On Wednesday CM Crossroads and CollabNet hosted a webinar: Subversion in the Enterprise, presented by C. Michael Pilato and Bob Jenkins from CollabNet plus Terrence Cordes, SCM manager at Reuters. Terry gave some great insights into deploying Subversion across global teams; I’ll post a link to a recording of this webinar here soon. Because the presenters only got to a few of the questions that were asked, we will answer some of the remaining ones in this blog over the next few weeks. Here is the first one, asked by a couple of people:
Do you recommend multiple repositories for distributed teams due to WAN performance?
Subversion itself does not support synchronized repositories that are concurrently used for read and write. Subversion uses one central server. When it was designed, the WAN was kept in mind and networking with low bandwidth requirements is built into the system.
Subversion’s working copy model means that the developer works on his or her code without needing to be connected to the server. You only need a connection with the server in a few cases, for instance for a commit or when updating your local working copy with changes from the repository. When data is sent back and forth, only differences are sent.
Mike Pilato actually touched on this during the webinar. If you make a small change to a large file and commit that change, only the change is sent across the network, not the entire file. This minimizes band-width requirements. Subversion only needs to send the entire files across the wire the first time a developer checks out the repository.
The conclusion is that WAN performance is not an issue when considering Subversion, assuming your network is reliable.
Subversion does have some support for multiple repositories. With version 1.4 svnsync was introduced. This utility lets you replicate your repositories into any number of read-only copies. There are several usage models for this, with back-ups being the most common.
But there are other usages as well. For example, at EclipseCon I met some people from the Philippines who were asking about using multiple repositories to get around network downtime (we’ve all heard about the recent big internet outage in Asia). Their development team is in Los Angeles but build and test happens in the Philippines. This company can set up a main repository with read-write access in the US and use svnsync to make a remote copy for the build and test team. Should the international network go down, they can access the local read-only copy to make a build.
You can find out more about svnsync by typing “svnsync help” at the command prompt or check the online version of Version Control with Subversion. The authors are updating this book for release 1.4 and have a chapter on svnsync (I cannot give you the exact url of the svnsync chapter, due to daily builds the url changes all the time)
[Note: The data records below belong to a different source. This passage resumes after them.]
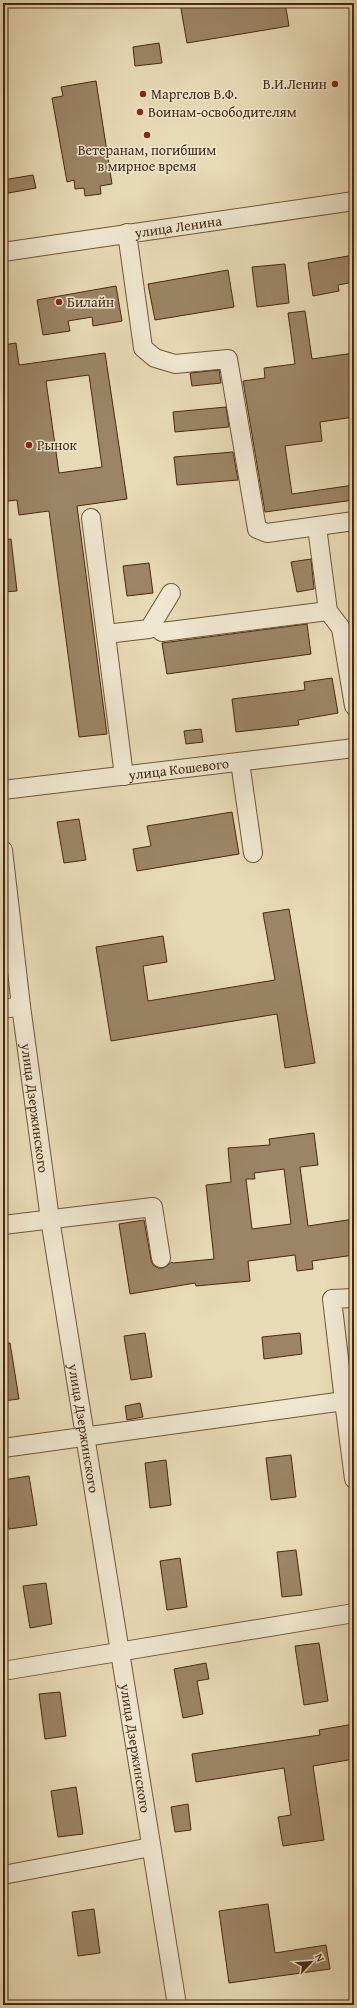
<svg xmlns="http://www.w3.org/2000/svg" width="357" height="2008" font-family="'Gentium Book Plus',serif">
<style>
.building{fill:#9b8566;stroke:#48290f;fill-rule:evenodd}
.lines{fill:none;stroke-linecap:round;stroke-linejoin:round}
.minor-casing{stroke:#705539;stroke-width:20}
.minor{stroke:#f0e7d0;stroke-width:18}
.poi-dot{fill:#8f2418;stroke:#f0e7d0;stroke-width:1.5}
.labels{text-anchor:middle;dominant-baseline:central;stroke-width:3;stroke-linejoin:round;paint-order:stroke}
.poi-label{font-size:14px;fill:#48290f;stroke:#f0e7d0;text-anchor:start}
.street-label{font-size:14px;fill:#48290f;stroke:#f0e7d0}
</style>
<rect width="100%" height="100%" fill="#e8dab6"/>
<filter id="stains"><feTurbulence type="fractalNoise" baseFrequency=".005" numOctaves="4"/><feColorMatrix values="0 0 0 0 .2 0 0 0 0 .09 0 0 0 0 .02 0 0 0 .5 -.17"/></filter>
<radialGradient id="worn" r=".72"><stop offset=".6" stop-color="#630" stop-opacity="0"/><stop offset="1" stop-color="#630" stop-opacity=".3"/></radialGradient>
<path class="building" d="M180,3H285L289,26L187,43Z
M159,43L162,63L135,66L133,47Z
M96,81L112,184L100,186L101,194L85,196L84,188L75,189L74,180L67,182L52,98L63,96L61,87Z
M33,175L36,188L3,194V180Z
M354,255V282L338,285L339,291L313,296L308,263Z
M285,264L289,303L257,307L252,267Z
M228,270L234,307L155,320L148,284Z
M116,286L122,321L93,326L92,317L68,321L70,331L43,335L37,300Z
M305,311L312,359L354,353V417L320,422L322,441L285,446L292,494L354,485V500L265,512L243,381L265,378L264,368L295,364L288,313Z
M16,343L19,365L105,353L127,499L77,506L107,734L79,737L49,511L19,515L17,500L8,501L6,491L3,492V345ZM89,375L102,467L59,473L46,381Z
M219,370L221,383L192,386L190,373Z
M226,407L229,427L175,432L173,412Z
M233,452L238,480L177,485L174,457Z
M11,539L17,591L3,592V540Z
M311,559L314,589L297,592L291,562Z
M149,563L153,593L127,596L123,566Z
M307,624L311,654L167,674L162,643Z
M332,678L338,713L298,720L299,725L236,732L232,699L305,690L304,682Z
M201,729L203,742L186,744L184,731Z
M232,812L239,854L137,871L133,849L151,846L147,826Z
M79,819L86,860L64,863L57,822Z
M289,909L315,1063L285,1068L277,1014L111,1041L96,947L163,936L167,962L143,966L148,1001L275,980L263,913Z
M314,1133L318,1165L300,1167L308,1226L354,1219V1255L312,1261L313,1269L297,1271L295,1255L248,1261L250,1281L196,1286L195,1283L130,1294L119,1224L144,1220L151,1260L153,1265L158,1268H163L172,1262L173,1263L214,1259L206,1185L231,1182L228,1148L270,1145L269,1139ZM284,1169L291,1224L252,1229L246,1179H255L254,1173Z
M145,1333L152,1377L131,1380L124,1336Z
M300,1333L302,1354L264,1359L262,1337Z
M10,1343L19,1399L3,1401V1344Z
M140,1403L143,1417L127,1420L125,1406Z
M291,1455L296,1497L271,1500L266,1458Z
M166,1460L171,1505L150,1508L145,1463Z
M29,1476L37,1525L9,1529L3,1480Z
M296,1550L302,1595L282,1597L277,1552Z
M180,1558L187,1607L167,1610L160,1561Z
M46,1583L52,1624L30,1628L23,1586Z
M319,1643L328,1701L304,1705L295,1646Z
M206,1663L209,1679L197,1681L203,1714L183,1718L174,1669Z
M60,1692L66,1736L45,1739L39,1694Z
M354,1724V1759L313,1766L324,1840L283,1846L278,1817L291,1815L284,1768L196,1782L192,1754L320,1735L319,1730Z
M76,1787L83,1834L58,1837L51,1791Z
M188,1804L191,1830L175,1832L171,1807Z
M268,1904L275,1953L326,1945L330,1969L229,1983L219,1911Z
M94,1909L100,1953L78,1956L72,1912Z"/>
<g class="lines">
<defs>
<g id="minor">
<path d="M127,233L143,348L155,358L175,364L228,359L257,529L267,533L354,521"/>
<path id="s1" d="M3,252L354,201"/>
<path d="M91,518L124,776"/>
<path d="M317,527L328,611L341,628L354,706"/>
<path d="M162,632L328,611"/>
<path d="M106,634L149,629L171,593"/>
<path d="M240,762L253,853"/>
<path id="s2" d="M3,790L354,748"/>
<path id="s3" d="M3,850L21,1006L50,1219L177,2005"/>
<path d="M3,1009L21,1006"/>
<path d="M3,1225L153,1207L161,1258"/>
<path d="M344,1401L332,1299L354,1298"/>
<path d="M3,1448L344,1401L354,1479"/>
<path d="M3,1671L354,1613"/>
<path d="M3,1875L151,1847"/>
</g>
</defs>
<use href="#minor" class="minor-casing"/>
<use href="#minor" class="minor"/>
</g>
<g class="poi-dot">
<circle cx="335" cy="84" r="4"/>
<circle cx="143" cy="94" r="4"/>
<circle cx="140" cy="112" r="4"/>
<circle cx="147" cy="135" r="4"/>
<circle cx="59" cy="302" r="4"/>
<circle cx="29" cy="445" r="4"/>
</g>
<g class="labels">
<g class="poi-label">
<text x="327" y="84" text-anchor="end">В.И.Ленин</text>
<text x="151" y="94">Маргелов В.Ф.</text>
<text x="148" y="112">Воинам-освободителям</text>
<text x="147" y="150" text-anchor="middle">Ветеранам, погибшим<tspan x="147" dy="16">в мирное время</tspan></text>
<text x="67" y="302">Билайн</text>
<text x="37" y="445">Рынок</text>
</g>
<g class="street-label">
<text stroke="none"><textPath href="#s1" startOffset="177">улица Ленина</textPath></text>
<text stroke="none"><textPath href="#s2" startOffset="177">улица Кошевого</textPath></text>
<text stroke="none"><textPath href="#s3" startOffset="260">улица Дзержинского</textPath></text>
<text stroke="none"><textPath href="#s3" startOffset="584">улица Дзержинского</textPath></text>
<text stroke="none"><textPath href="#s3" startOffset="908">улица Дзержинского</textPath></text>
</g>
</g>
<rect width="357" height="2008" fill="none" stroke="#e8dab6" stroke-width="16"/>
<rect x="4" y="4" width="349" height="2000" fill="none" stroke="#48290f" stroke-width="2"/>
<rect x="8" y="8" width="341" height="1992" fill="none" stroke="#48290f"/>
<g transform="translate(311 1962) rotate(64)" stroke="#f0e7d0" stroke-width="3" paint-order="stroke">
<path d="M0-3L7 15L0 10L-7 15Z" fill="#48290f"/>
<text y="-6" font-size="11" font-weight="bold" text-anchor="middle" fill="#48290f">N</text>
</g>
<rect width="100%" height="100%" filter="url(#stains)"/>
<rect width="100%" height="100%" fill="url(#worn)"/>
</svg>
If you want to use Subversion and really need multiple read-write repositories, there is a solution: svk (its primary author is Chia-liang Kao). svk is a decentralized version control system built on top of Subversion. It supports things like repository mirroring and disconnected operation. Some people will prefer this but before you choose a distributed repository solution make sure you really need it. It does have some advantages for developers if they are often working disconnected from the network, for example: like Subversion they can work disconnected but additionally they can commit to a local repository. However, it can come at the cost of higher administration overhead, fatter bandwidth requirements and more server infrastructure. Subversion’s centralized model is easier to deploy and maintain and, if you don’t need a distributed model, will have lower cost of ownership.